Design a non-deterministic finite automaton (NFA) over the alphabet Σ = {0, 1}…
2025
Design a non-deterministic finite automaton (NFA) over the alphabet Σ = {0, 1} that accepts the language:
L = { w | w ends with 01 or 10 }
Once the NFA is constructed, convert it into an equivalent Deterministic Finite Automaton (DFA) using the subset construction method. Clearly label the states and transitions in your DFA.
Show answer & explanation
The language is L = {w ∣ w ends with 01 or 10} over alphabet Σ={0,1}.
Thus, a string is accepted only if its last two symbols are different.
NFA Construction
Let the NFA be M=(Q,Σ,δ,q0,F)
Q = {q0, q1, q2, q3}
Σ = {0,1}
Start state = q0
Final state = {q3}

Explanation
State q0 scans the string.
If 0 appears, the NFA guesses that pattern 01 may occur → moves to q1.

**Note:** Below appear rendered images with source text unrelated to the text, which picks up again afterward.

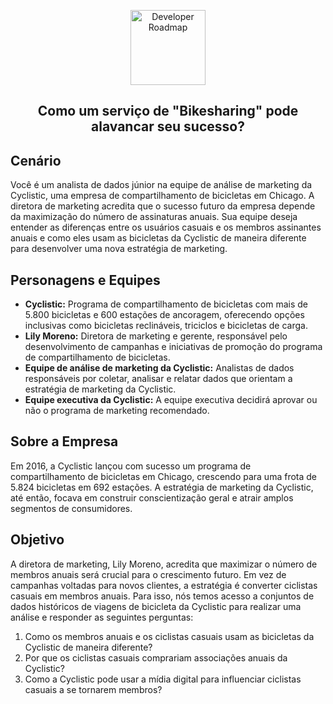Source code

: <p align="center">
  <a href="https://github.com/marcoshsq/CS50x">
    <img src="https://github.com/marcoshsq/GoogleDataAnalyticsCapstone/blob/main/Template/Bikes.png" alt="Developer Roadmap" width="120" height="">
  </a>
</p>
  <h2 align="center">Como um serviço de "Bikesharing" pode alavancar seu sucesso?</h2>
</div>

## Cenário
Você é um analista de dados júnior na equipe de análise de marketing da Cyclistic, uma empresa de compartilhamento de bicicletas em Chicago. A diretora de marketing acredita que o sucesso futuro da empresa depende da maximização do número de assinaturas anuais. Sua equipe deseja entender as diferenças entre os usuários casuais e os membros assinantes anuais e como eles usam as bicicletas da Cyclistic de maneira diferente para desenvolver uma nova estratégia de marketing.

## Personagens e Equipes
- **Cyclistic:** Programa de compartilhamento de bicicletas com mais de 5.800 bicicletas e 600 estações de ancoragem, oferecendo opções inclusivas como bicicletas reclináveis, triciclos e bicicletas de carga.
- **Lily Moreno:** Diretora de marketing e gerente, responsável pelo desenvolvimento de campanhas e iniciativas de promoção do programa de compartilhamento de bicicletas.
- **Equipe de análise de marketing da Cyclistic:** Analistas de dados responsáveis por coletar, analisar e relatar dados que orientam a estratégia de marketing da Cyclistic.
- **Equipe executiva da Cyclistic:** A equipe executiva decidirá aprovar ou não o programa de marketing recomendado.

## Sobre a Empresa
Em 2016, a Cyclistic lançou com sucesso um programa de compartilhamento de bicicletas em Chicago, crescendo para uma frota de 5.824 bicicletas em 692 estações. A estratégia de marketing da Cyclistic, até então, focava em construir conscientização geral e atrair amplos segmentos de consumidores.

## Objetivo
A diretora de marketing, Lily Moreno, acredita que maximizar o número de membros anuais será crucial para o crescimento futuro. Em vez de campanhas voltadas para novos clientes, a estratégia é converter ciclistas casuais em membros anuais. Para isso, nós temos acesso a conjuntos de dados históricos de viagens de bicicleta da Cyclistic para realizar uma análise e responder as seguintes perguntas:

1. Como os membros anuais e os ciclistas casuais usam as bicicletas da Cyclistic de maneira diferente?
2. Por que os ciclistas casuais comprariam associações anuais da Cyclistic?
3. Como a Cyclistic pode usar a mídia digital para influenciar ciclistas casuais a se tornarem membros?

If 1 appears, it guesses 10 → moves to q2.
Transition q1 →1→ q3 completes 01.
Transition q2 →0→ q3 completes 10.
q3 is the accepting state since the string ends with 01 or 10.

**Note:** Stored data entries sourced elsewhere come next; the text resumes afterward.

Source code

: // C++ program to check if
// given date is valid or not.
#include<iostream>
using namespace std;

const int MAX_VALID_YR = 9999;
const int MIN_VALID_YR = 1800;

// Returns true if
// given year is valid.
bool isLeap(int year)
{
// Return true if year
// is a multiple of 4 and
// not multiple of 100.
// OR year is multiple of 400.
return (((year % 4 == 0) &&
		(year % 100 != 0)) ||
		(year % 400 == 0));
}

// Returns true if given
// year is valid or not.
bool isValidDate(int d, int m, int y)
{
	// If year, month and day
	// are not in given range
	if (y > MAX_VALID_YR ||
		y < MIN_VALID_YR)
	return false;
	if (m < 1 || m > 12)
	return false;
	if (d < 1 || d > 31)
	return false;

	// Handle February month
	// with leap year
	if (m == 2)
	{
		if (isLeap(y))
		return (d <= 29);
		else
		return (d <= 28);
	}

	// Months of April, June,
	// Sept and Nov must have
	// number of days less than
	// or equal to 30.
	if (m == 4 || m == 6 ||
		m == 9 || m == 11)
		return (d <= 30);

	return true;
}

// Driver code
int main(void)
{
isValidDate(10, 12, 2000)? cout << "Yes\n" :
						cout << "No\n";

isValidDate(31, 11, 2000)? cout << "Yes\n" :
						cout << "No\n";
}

Subset Construction (NFA → DFA)
Start state = {q0}
DFA State | Input 0 | Input 1 |
|---|---|---|
{q0} | {q0,q1} | {q0,q2} |
{q0,q1} | {q0,q1} | {q0,q2,q3} |
{q0,q2} | {q0,q1,q3} | {q0,q2} |
{q0,q2,q3} | {q0,q1,q3} | {q0,q2} |
{q0,q1,q3} | {q0,q1} | {q0,q2,q3} |
Accepting DFA states:
Any subset containing q3, i.e. {q0,q2,q3} and {q0,q1,q3}.

Conclusion
Using the subset construction method, the nondeterministic choices of the NFA are replaced by deterministic state sets. The resulting DFA correctly accepts all binary strings whose last two symbols are 01 or 10, making it equivalent to the original NFA.